Wednesday, February 27, 2013

Some Inspirational Videos

I have been naughty and have neglected posting for a week or so. It was willful neglect too, but as I have said before, my absence is school-related and not for lack of things to talk about. There is still much, much more I want to talk about.

For instance, I've only just now clued in that TED has some great Transmedia-themed talks, some of them by the likes of Rhianna Pratchett. I feel downright shameful that I was unaware of how involved she's been in the videogame writing community. She's contributed to Tomb Raider, Heavenly Sword, Mirror's Edge and Prince of Persia (PS3) to name just a few. Check out the video below of her TED talk about how storytellers are important to video game development. 



On a slightly different, but related note, Amy Hennig is a big inspiration of mine. I've always loved how tight her narratives weave into the games she's involved in (again, if you haven't already guessed it, I'm a big Soul Reaver fan) and the following interview with her only increased my admiration of her work.



Although, I don't completely agree with all of her argument (mostly where online gaming is concerned) Jane McGonigal has done some excellent research on how video games and video game culture can improve society. See below two videos of note on this.





For the record, I don't hate online games...I spent years on PSO I and II for Dreamcast and FFXI. I do, however, believe that the typical online experience is flawed. I've met some really obnoxious individuals and encountered elitism in the extreme in online communities. While McGonigal has made some excellent arguments for the bright side of online gaming, I feel that she's painting it a little too rosy.
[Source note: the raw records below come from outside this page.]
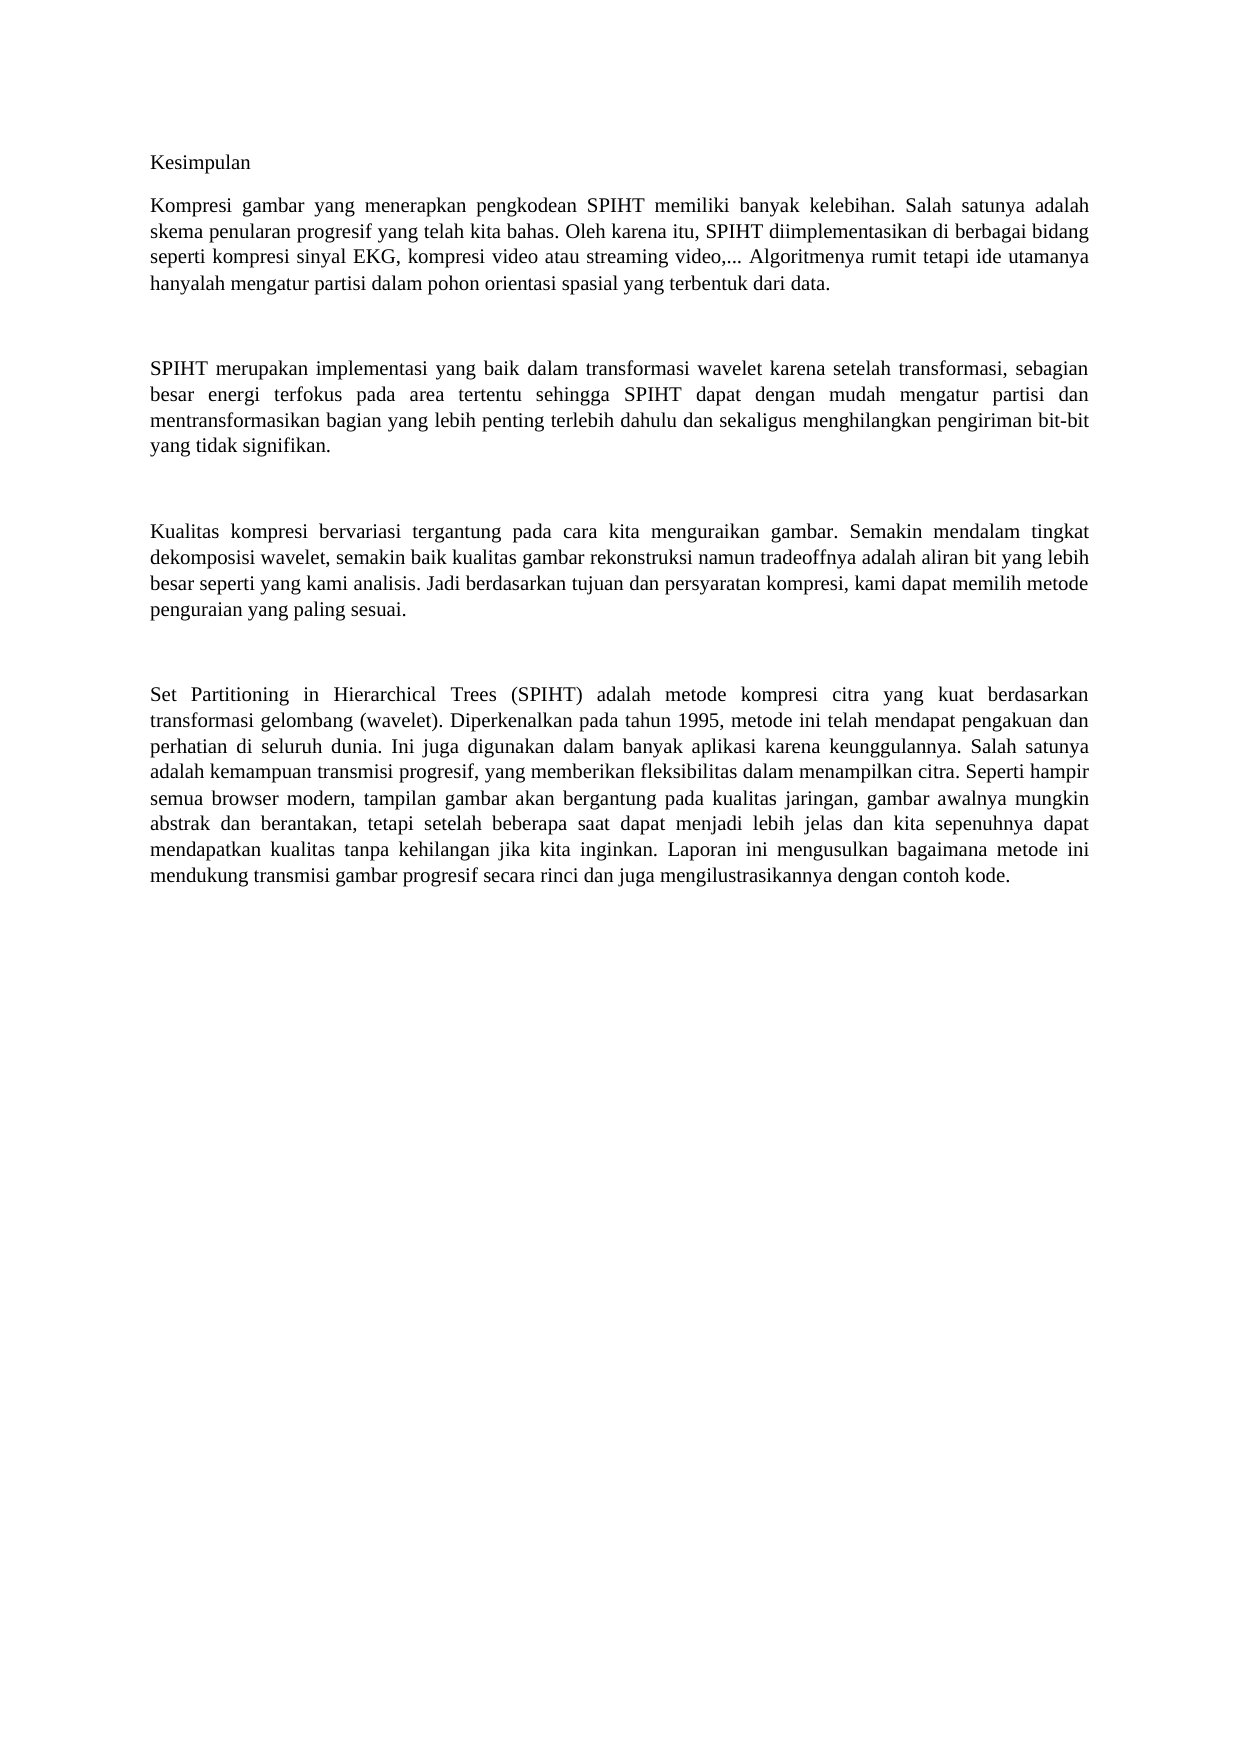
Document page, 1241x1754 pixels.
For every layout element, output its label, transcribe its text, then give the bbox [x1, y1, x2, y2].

text Kompresi gambar yang menerapkan pengkodean SPIHT memiliki banyak kelebihan. Salah satunya adalah skema penularan progresif yang telah kita bahas. Oleh karena itu, SPIHT diimplementasikan di berbagai bidang seperti kompresi sinyal EKG, kompresi video atau streaming video,... Algoritmenya rumit tetapi ide utamanya hanyalah mengatur partisi dalam pohon orientasi spasial yang terbentuk dari data. [150, 193, 1090, 294]
text Kesimpulan [150, 150, 1090, 174]
text Kualitas kompresi bervariasi tergantung pada cara kita menguraikan gambar. Semakin mendalam tingkat dekomposisi wavelet, semakin baik kualitas gambar rekonstruksi namun tradeoffnya adalah aliran bit yang lebih besar seperti yang kami analisis. Jadi berdasarkan tujuan dan persyaratan kompresi, kami dapat memilih metode penguraian yang paling sesuai. [150, 519, 1090, 621]
text Set Partitioning in Hierarchical Trees (SPIHT) adalah metode kompresi citra yang kuat berdasarkan transformasi gelombang (wavelet). Diperkenalkan pada tahun 1995, metode ini telah mendapat pengakuan dan perhatian di seluruh dunia. Ini juga digunakan dalam banyak aplikasi karena keunggulannya. Salah satunya adalah kemampuan transmisi progresif, yang memberikan fleksibilitas dalam menampilkan citra. Seperti hampir semua browser modern, tampilan gambar akan bergantung pada kualitas jaringan, gambar awalnya mungkin abstrak dan berantakan, tetapi setelah beberapa saat dapat menjadi lebih jelas dan kita sepenuhnya dapat mendapatkan kualitas tanpa kehilangan jika kita inginkan. Laporan ini mengusulkan bagaimana metode ini mendukung transmisi gambar progresif secara rinci dan juga mengilustrasikannya dengan contoh kode. [150, 682, 1090, 887]
text SPIHT merupakan implementasi yang baik dalam transformasi wavelet karena setelah transformasi, sebagian besar energi terfokus pada area tertentu sehingga SPIHT dapat dengan mudah mengatur partisi dan mentransformasikan bagian yang lebih penting terlebih dahulu dan sekaligus menghilangkan pengiriman bit-bit yang tidak signifikan. [150, 356, 1090, 457]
Also, World of Warcraft is a good example to use for online games, but I feel her future talks could do with a bit more variety. That last critique is just me nitpicking, however.

That being said, I finished Journey last weekend and I'm happy to say it's restored some of my faith for the positive aspects and potentialities of online gaming, both as an interactive art medium and as a wonderful gaming experience. See below a video on the theories and research Chen did for the making of Journey.



Alright, that's enough for now, I'll save the other videos I've watched for another post.

Let's meet at the next save point!

P.S. More of a note to self, but I need to compile a video games backlog and make a list of topics I'd like to discuss in the future.